### Task details
Go through the listing below and output exactly the line with "the sender domain", the line with "The use of 2FA", and each line between; omit the rest.
═════ Data for processing
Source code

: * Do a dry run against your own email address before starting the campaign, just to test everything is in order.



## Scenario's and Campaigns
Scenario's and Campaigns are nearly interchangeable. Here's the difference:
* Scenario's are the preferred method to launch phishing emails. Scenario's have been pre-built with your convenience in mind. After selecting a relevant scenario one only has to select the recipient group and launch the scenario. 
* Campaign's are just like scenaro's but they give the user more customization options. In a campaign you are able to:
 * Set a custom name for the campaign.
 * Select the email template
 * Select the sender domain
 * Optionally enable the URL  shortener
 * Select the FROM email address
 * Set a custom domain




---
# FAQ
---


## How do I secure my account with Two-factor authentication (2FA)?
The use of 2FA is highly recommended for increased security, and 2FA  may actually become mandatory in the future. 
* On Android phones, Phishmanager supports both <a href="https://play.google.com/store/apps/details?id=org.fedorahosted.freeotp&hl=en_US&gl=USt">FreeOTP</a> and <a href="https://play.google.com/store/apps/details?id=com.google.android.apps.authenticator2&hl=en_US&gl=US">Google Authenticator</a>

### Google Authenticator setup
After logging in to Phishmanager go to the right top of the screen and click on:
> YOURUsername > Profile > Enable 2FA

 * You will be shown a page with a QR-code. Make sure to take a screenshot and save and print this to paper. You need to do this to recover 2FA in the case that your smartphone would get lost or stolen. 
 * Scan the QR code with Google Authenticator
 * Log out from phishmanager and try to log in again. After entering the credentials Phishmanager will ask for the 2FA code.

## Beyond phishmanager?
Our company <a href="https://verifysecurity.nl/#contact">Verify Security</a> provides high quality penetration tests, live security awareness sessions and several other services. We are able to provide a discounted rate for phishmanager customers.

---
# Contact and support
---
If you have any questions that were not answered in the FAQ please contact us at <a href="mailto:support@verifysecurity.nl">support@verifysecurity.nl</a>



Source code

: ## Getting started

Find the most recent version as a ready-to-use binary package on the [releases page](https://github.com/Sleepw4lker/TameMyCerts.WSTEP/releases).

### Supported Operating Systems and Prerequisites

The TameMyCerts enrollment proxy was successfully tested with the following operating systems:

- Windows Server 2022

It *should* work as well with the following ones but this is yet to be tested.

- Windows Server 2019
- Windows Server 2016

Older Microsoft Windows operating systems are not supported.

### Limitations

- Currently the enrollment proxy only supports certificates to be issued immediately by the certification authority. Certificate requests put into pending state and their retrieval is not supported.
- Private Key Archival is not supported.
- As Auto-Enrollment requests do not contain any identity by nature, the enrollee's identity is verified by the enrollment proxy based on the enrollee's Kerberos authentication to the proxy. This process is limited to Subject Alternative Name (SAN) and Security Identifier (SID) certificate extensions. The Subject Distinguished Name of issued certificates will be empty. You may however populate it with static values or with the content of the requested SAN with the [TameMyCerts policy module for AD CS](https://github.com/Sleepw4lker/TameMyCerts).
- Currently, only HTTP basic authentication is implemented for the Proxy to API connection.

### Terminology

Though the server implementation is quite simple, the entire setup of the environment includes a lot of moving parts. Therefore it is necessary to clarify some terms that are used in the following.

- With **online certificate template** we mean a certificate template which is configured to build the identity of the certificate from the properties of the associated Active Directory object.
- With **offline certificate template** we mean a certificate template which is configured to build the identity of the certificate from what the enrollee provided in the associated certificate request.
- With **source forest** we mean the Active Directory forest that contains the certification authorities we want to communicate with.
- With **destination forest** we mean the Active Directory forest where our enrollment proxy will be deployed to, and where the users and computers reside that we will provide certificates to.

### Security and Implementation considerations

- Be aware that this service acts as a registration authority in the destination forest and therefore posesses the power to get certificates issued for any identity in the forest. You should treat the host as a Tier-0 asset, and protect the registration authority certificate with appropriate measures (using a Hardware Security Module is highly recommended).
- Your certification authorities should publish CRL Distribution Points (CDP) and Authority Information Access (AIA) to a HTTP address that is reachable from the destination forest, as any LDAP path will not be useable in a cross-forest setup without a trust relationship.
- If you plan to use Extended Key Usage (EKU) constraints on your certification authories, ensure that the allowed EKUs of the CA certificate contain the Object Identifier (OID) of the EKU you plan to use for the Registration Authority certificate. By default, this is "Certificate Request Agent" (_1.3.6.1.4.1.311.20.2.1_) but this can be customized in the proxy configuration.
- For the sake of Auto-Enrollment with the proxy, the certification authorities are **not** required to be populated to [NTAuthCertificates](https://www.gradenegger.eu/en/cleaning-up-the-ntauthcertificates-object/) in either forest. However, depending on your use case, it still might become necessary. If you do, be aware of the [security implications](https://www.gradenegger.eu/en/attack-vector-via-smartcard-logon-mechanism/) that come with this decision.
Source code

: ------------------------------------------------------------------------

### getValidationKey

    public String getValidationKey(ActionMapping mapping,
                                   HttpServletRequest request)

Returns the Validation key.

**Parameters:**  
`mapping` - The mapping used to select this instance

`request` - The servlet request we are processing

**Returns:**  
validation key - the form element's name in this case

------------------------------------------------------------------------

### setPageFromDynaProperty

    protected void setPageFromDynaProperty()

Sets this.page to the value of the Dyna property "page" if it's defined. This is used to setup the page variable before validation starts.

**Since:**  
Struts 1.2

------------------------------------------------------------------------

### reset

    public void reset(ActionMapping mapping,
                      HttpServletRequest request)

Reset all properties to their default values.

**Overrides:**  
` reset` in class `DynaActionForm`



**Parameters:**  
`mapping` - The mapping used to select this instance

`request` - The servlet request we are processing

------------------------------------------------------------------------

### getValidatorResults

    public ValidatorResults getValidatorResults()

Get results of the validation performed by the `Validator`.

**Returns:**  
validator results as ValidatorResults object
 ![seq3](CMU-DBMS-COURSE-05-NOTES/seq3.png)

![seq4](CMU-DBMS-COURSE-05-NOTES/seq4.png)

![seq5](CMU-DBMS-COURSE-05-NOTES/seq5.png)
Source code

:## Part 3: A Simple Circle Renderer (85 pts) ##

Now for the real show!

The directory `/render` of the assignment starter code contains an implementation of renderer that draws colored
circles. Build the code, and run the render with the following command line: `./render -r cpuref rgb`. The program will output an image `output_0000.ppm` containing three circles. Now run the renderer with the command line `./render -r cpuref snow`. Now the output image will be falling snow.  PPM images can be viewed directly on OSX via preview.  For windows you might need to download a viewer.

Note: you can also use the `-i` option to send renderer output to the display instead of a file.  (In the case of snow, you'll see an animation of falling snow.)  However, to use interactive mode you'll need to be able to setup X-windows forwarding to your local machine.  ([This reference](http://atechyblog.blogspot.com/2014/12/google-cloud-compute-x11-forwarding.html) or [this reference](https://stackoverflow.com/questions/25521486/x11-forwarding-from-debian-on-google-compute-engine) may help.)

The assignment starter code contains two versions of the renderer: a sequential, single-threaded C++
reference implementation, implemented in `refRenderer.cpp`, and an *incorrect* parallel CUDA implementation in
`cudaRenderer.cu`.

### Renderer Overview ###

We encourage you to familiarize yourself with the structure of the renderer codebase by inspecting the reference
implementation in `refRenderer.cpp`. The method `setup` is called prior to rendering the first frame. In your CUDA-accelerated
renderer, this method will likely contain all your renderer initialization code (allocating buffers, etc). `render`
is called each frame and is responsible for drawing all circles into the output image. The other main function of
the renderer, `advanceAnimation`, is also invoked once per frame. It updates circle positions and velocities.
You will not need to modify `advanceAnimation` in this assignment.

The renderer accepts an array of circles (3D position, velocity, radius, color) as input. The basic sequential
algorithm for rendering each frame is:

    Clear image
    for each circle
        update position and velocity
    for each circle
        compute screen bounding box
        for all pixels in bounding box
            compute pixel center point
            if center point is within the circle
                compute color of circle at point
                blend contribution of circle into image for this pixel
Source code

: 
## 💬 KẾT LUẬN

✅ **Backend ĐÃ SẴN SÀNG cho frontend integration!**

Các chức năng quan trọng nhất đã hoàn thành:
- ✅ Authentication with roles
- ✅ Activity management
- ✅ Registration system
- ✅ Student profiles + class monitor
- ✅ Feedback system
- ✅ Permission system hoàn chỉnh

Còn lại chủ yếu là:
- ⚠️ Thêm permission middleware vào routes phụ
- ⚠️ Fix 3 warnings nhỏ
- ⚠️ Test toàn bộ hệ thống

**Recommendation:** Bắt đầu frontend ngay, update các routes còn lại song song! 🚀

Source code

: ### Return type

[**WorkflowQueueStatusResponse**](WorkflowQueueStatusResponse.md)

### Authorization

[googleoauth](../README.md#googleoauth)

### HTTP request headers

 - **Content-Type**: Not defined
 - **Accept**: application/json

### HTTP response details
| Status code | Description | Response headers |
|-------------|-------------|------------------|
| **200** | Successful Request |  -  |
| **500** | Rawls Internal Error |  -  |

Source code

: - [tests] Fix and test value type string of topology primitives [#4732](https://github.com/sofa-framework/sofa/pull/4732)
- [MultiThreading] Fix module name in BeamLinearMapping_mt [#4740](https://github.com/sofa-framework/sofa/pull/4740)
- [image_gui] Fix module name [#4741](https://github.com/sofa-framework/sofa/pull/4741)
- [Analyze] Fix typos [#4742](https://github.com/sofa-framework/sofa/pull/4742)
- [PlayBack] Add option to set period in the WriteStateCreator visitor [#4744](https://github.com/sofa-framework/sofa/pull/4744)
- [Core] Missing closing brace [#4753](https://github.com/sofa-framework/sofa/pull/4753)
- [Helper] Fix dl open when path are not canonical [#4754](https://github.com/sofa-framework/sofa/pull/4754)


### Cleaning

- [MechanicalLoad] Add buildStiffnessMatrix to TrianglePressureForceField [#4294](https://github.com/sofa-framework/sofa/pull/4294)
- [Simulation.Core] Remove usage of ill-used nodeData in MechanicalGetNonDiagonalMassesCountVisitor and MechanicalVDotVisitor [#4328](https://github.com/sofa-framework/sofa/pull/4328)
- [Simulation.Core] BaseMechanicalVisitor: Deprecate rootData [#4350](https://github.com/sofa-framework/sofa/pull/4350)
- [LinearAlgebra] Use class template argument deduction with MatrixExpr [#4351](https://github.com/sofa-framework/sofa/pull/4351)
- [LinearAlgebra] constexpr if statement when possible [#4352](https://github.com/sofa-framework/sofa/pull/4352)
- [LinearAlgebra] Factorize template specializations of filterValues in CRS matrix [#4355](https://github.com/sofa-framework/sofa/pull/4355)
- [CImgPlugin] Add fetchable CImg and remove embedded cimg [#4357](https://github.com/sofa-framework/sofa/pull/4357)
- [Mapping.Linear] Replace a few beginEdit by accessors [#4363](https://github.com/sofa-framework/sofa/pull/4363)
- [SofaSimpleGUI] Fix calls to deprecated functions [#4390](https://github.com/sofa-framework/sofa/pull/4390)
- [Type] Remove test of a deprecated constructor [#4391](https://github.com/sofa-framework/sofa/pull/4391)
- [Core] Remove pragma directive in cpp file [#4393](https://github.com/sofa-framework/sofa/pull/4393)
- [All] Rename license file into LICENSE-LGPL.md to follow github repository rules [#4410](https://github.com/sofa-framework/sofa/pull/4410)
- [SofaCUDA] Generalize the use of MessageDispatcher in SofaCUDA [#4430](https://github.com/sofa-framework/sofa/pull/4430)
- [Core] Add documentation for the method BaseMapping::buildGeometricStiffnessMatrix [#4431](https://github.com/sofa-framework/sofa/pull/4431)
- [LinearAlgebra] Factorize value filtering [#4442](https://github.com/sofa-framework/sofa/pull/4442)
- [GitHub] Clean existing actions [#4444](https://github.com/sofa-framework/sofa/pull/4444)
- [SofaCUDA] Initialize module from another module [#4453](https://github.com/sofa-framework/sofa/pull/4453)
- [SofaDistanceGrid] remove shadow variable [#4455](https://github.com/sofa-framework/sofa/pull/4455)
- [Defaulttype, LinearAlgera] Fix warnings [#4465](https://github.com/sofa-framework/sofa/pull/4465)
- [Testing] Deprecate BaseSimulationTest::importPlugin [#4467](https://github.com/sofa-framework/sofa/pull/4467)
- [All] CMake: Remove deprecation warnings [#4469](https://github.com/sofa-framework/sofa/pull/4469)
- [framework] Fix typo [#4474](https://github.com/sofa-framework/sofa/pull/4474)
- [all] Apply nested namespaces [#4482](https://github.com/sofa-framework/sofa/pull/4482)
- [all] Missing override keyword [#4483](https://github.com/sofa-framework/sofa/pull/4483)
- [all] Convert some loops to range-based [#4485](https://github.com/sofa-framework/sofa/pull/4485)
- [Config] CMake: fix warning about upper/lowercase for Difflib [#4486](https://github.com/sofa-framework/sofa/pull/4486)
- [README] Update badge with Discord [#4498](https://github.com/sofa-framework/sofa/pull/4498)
══════════
### Answer for this exercise
 * Select the sender domain
 * Optionally enable the URL  shortener
 * Select the FROM email address
 * Set a custom domain




---
# FAQ
---


## How do I secure my account with Two-factor authentication (2FA)?
The use of 2FA is highly recommended for increased security, and 2FA  may actually become mandatory in the future. 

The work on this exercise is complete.